**To be done:** Rewrite the part of the travel blog that begins with the words "Food Blog of" and ends with "of contention also!", swapping "contention" for "disagreement".

-- START OF Text block --

Sunday 28 November 2010

Lifetime goal checklist: visit Ouagadougou. Done.

So after a 27 hour bus journey next to the most odious man I've possibly ever met, whose favourite topics of conversation included; why have you got so many spots?; that bread you gave me was awful; and, what presents are you going to give me to remember you by? I  landed in Ouaga. Under the watchful eye of two lovely young Algerians who kept trying to speak English I made it safely to the clean, cheap, quiet and friendly hostel attached to the nunnery at the cathedral. Where they served amazing food, all the time!

On the way into Burkina I was enamoured by the sahelian landscape, dustry, dry, the odd tree marking the way between the round compunds of mud and thatch huts, interspersed with chickens, donkeys, cows and old men with bicycles sat under trees. And after we ran out of petrol for the second time (you would think you'd learn first time round to keep some in the bus) and eventually arrived in Ouaga at night, something about its bright lights, tall buildings and wide roads reminded me of Berlin.

Then Thursday struck, and with it daylight, and the realisation that there isn't much to do in the dusty town. So I set about getting visas. At the Malian embassy I got my visa in 20 minutes, the fastest I have ever seen anything (including making a sandwhich) done in Africa. He called it the 'Elizabeth Special'.

But after a few days of milling around I got on an incredibly comfy bus to Bobo-Dioulasso, the second town. The bus departed one minute late, which ironically seemed to distress the driver, and even arrived early. I found it somewhat disconcerting.

I have discovered that Mali is going to be a bit of a no go area due to Al-quayeda threats so that knocks some time off my trip, and I'm now hoping to be back in England in January. And then hoping to leave again for sunny climes pretty quickly!

Saturday 20 November 2010

Food Blog of Ghana.... for Charlie!

Before Ghana leaves my head totally I must record this very important part of my stay there, it was always a source of conversation between volunteers and sometimes of contention also!

Volunteers were provided with dinner, but had to sort breakfast for themselves. On my induction by the "senior" volunteer I was told she had eggs and avocados for breakfast every day which seemed nice and I liked the idea of getting fresh avocados, but on a closer inspection of the village it seems they had gone somewhat out of season. So for 6 weeks I ate porridge with nuts and bananas for breakfst. Apart from when we were travelling, in one particularly lovely resort I had a lovely fresh fruit salad by the sea, under palm trees!

Lunch, whilst volunteering was suggested to us by the boys, they had a favourite place, a green and white striped hut with a glass box in which was kept the fried chicken and two cool boxes, on with rice and one with "salad" (shredded cabbage and spring onions). Frank's chicken was pretty good, but there is only so many days in a row a person (other than the boys apparently) can eat friend chicken with copious amounts of fried rice. Especially when all other food is swimming in a litre of palm oil. Frank's chicken never made anyone sick though, unlike the fried chicken in our local village (Frank was in the town where we worked).

-- END OF Text block --
-- START OF Given data --

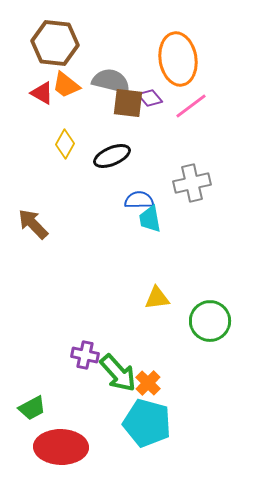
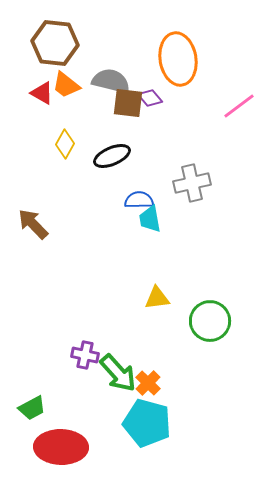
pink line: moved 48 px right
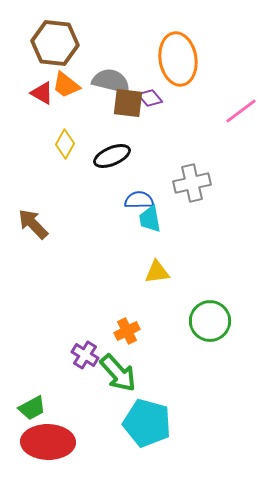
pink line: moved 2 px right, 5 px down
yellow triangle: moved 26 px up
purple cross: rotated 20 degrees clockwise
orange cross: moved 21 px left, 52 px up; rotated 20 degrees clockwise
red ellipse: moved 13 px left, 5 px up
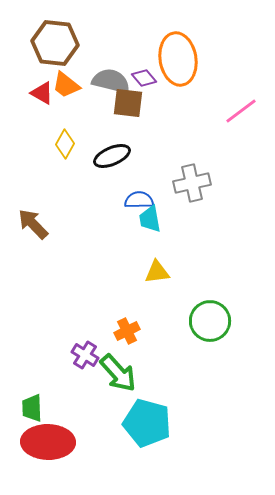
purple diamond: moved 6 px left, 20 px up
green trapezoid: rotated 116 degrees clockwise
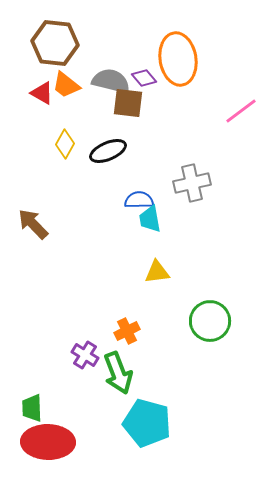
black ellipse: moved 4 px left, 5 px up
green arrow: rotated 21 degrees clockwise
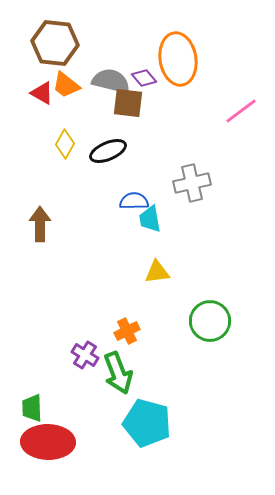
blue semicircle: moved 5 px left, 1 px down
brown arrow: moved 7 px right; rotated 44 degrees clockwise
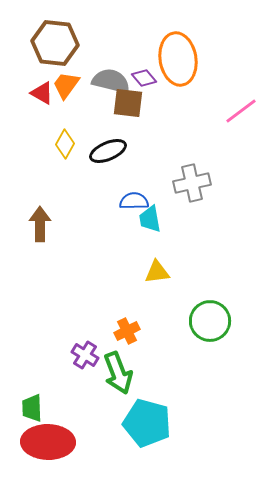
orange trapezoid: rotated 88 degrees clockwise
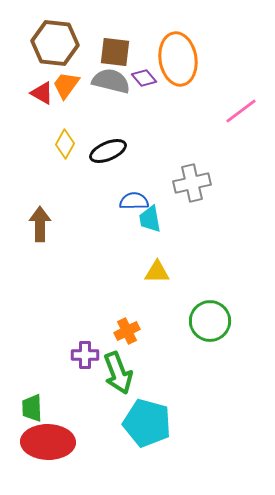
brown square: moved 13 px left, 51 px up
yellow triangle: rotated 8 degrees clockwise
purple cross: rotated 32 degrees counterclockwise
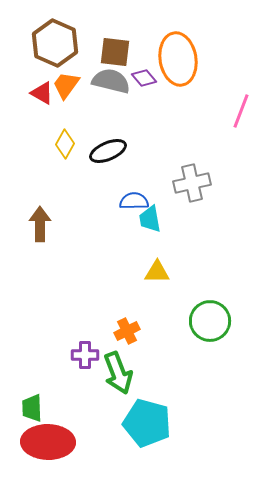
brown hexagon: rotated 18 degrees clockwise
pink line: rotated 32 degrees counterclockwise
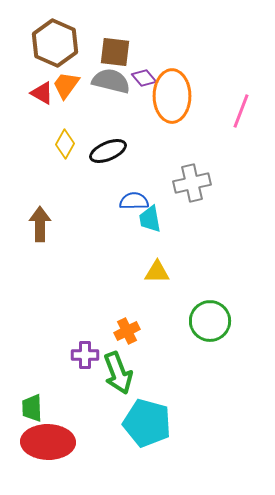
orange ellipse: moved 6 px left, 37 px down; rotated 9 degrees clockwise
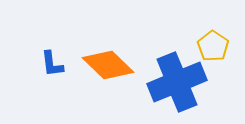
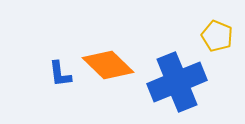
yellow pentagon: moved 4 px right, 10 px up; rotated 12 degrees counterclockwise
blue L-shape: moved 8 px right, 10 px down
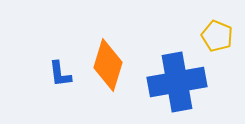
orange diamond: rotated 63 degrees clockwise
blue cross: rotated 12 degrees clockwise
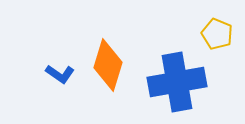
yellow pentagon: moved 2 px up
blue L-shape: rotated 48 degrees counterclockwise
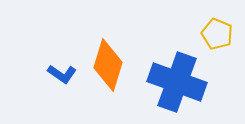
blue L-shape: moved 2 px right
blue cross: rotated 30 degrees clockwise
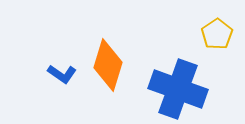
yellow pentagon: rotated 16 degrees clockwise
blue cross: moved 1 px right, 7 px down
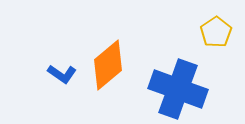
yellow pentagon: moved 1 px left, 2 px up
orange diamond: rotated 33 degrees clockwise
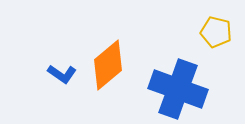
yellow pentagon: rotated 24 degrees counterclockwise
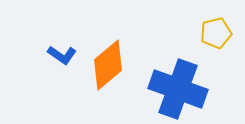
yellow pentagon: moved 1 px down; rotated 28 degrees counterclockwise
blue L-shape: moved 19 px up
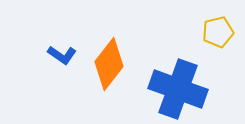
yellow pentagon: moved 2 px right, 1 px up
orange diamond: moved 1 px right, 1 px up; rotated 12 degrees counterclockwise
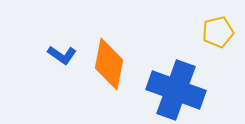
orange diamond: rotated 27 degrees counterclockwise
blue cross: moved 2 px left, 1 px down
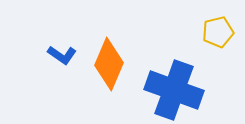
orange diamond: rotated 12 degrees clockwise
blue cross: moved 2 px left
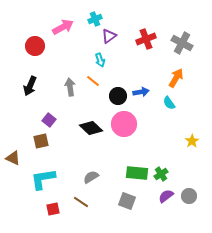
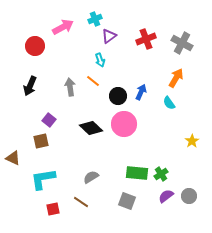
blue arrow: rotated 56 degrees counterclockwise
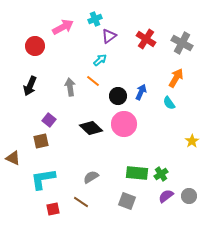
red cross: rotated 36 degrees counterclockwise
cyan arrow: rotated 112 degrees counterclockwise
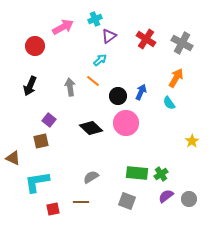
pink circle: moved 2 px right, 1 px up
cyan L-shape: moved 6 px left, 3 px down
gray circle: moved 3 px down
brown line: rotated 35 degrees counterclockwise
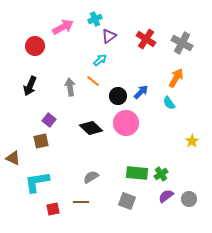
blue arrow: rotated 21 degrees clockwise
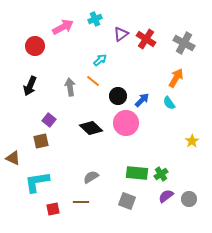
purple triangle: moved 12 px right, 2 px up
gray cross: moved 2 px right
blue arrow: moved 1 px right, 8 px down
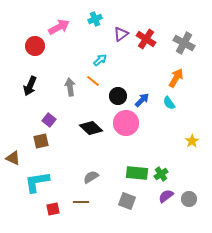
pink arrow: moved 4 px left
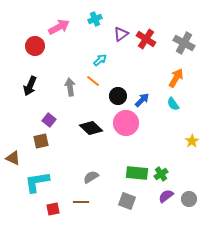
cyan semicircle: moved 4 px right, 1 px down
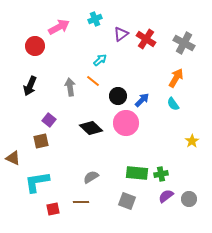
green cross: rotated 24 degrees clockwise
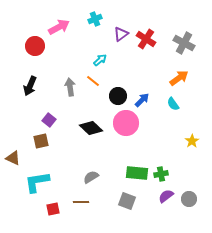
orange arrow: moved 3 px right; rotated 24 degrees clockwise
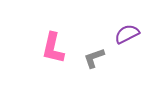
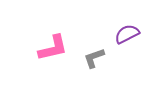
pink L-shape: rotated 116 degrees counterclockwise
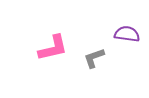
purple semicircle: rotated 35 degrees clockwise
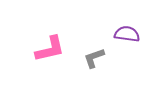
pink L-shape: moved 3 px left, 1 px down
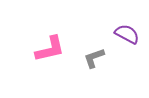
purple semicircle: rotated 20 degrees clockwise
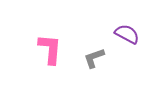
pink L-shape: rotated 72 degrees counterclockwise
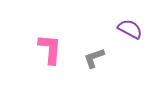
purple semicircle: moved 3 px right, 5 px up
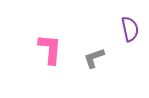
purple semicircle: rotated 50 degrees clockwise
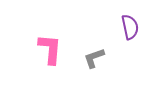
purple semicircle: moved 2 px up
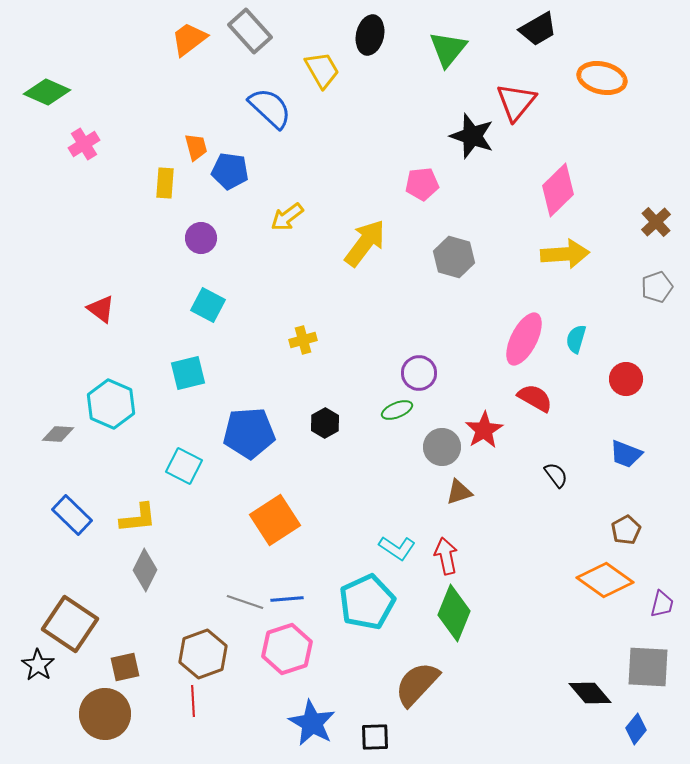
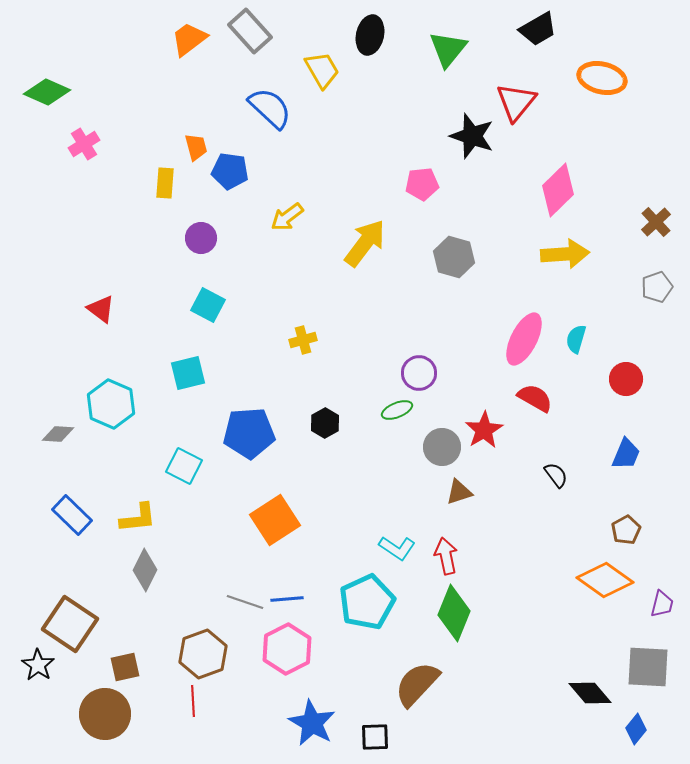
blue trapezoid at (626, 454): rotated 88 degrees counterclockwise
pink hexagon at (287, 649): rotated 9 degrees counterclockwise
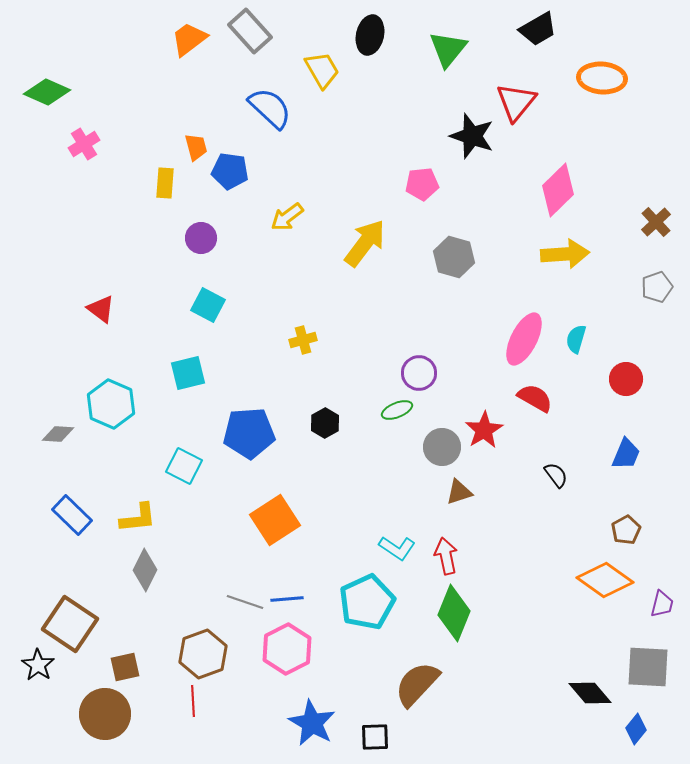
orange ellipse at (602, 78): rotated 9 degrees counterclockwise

-- END OF Given data --

**Finished answer:**
Food Blog of Ghana.... for Charlie!

Before Ghana leaves my head totally I must record this very important part of my stay there, it was always a source of conversation between volunteers and sometimes of disagreement also!